Bayu mendeham. "Bisa gak, jangan panggil saya Bapak! Panggil saja saya Bayu."

"Mana bisa, Pak. Bapak adalah orang yang kami segani."

"Tapi saya yang tidak nyaman. Seakan ada  sekat di antara orang tua anak-anak Rumah Bahagia. Saya sangat suka seperti anak-anak memanggil saya, lebih akrab."

"Baiklah, kalau begitu saya juga memanggil Om."

Refleks Bayu berpaling. Karin terkekeh. 

"Bagaimana Anda yang sudah menikah, memanggil saya Om yang masih single?"

Karin tergelak. 

"Begini saja, saya panggil Anda kamu, jadi kamu manggil saya Bayu.
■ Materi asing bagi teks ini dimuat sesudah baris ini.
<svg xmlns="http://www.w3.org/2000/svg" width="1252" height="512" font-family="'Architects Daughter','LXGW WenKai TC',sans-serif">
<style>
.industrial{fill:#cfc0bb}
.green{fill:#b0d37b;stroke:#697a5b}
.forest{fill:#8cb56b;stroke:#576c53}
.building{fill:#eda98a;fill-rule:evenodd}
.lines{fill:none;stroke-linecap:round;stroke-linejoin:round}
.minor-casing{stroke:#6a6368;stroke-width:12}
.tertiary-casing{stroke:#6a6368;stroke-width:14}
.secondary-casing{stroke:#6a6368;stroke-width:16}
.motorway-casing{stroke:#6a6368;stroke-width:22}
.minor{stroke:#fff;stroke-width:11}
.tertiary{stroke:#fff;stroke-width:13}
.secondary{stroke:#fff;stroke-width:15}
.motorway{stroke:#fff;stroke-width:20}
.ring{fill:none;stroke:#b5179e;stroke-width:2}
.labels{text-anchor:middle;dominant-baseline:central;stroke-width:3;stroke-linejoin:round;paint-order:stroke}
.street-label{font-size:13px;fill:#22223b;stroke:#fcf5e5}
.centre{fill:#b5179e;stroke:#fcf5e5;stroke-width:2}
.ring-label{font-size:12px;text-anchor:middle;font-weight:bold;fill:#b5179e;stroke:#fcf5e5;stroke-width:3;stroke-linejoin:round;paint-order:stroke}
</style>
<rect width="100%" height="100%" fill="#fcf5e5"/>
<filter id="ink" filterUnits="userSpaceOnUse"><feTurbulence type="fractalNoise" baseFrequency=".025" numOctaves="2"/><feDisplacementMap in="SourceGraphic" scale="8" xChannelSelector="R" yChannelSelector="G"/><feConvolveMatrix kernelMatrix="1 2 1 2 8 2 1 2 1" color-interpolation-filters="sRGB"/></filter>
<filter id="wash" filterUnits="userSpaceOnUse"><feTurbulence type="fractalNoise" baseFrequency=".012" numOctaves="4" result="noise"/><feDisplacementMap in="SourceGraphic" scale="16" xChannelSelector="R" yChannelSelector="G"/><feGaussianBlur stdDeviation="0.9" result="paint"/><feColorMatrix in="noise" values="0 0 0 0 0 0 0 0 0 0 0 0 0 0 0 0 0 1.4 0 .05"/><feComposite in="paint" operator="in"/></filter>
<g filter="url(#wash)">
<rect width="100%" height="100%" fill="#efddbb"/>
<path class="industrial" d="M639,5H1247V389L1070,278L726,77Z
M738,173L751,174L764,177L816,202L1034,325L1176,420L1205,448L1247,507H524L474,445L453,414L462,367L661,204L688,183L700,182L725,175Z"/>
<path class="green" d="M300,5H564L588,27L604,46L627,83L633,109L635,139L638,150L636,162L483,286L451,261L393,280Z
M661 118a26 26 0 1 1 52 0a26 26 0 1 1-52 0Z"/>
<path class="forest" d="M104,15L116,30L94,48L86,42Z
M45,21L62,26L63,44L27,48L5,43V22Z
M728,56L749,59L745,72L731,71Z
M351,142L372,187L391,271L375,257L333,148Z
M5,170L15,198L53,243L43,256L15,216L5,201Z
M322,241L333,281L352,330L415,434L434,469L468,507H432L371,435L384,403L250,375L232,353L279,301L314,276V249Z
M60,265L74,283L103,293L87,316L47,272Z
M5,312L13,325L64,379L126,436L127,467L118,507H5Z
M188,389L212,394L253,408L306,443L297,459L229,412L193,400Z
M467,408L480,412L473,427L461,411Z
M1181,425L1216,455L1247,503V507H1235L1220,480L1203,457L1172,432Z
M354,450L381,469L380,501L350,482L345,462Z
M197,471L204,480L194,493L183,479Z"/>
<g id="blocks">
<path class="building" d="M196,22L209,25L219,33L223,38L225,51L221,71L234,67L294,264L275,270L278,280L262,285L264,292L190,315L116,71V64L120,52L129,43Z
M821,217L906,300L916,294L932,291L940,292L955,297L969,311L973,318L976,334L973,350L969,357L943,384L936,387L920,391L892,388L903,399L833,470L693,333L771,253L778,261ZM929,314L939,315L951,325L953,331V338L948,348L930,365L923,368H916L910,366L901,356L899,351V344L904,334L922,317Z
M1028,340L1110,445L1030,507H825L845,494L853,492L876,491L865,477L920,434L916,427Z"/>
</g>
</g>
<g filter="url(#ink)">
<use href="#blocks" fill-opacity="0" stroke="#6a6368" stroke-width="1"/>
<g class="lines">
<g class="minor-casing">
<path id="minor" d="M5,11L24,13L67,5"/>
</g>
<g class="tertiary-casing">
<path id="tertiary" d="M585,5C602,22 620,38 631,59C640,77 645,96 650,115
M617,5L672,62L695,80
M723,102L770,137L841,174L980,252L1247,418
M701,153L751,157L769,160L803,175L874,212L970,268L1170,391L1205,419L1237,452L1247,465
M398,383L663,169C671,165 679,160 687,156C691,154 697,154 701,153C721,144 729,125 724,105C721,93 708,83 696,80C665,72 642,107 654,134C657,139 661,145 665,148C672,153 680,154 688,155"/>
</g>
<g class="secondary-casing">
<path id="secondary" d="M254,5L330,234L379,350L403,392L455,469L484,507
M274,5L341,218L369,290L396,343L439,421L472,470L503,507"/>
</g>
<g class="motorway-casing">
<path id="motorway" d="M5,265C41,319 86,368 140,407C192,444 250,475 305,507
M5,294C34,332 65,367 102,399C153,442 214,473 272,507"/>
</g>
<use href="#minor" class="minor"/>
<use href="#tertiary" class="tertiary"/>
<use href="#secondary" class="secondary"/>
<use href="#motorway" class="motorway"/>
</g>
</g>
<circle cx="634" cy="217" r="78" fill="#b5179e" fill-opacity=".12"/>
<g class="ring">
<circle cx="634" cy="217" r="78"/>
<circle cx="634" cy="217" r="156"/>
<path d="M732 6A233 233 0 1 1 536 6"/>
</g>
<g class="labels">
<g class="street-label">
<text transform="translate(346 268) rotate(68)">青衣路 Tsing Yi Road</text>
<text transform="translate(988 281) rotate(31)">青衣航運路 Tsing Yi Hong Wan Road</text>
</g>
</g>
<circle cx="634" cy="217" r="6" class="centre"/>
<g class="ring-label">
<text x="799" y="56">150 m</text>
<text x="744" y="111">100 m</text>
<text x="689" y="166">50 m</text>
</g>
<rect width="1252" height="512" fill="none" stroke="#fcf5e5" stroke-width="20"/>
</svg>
Gimana? Impas kan?"

"Baiklah, Pak, eh … Ba--yu," eja Anita kaku. 

"Baiklah. Sekarang katakan di mana rumahmu?" ultimatum Bayu. 

***

Mobil Toyota Alphard meluncur ke alamat yang disebutkan Anita. Mereka sampai di sana sekitar jam delapan, setelah sekali mampir di jalan untuk shalat Maghrib dijamak shalat Isya. 

"Terima kasih, Pak," ucap Anita setelah keluar dari mobil, di muka rumahnya. 

"Pak?!" 

"Eh, maaf …. Bayu."

"Baiklah. Kami pergi dulu."

Anita mengangguk. "Hati-hati di jalan." 

Setelah mobil mewah hitam itu meluncur, Anita berpaling, memasuki halaman rumah. 

'Ada tamu, ya?' batin Anita, setelah memperhatikan mobil yang parkir di halamannya. 

Suasana sepi. Tetangga kiri kanan juga sepi. 

"Assalamu 'alaikum." Anita mengetuk pintu. Hening. 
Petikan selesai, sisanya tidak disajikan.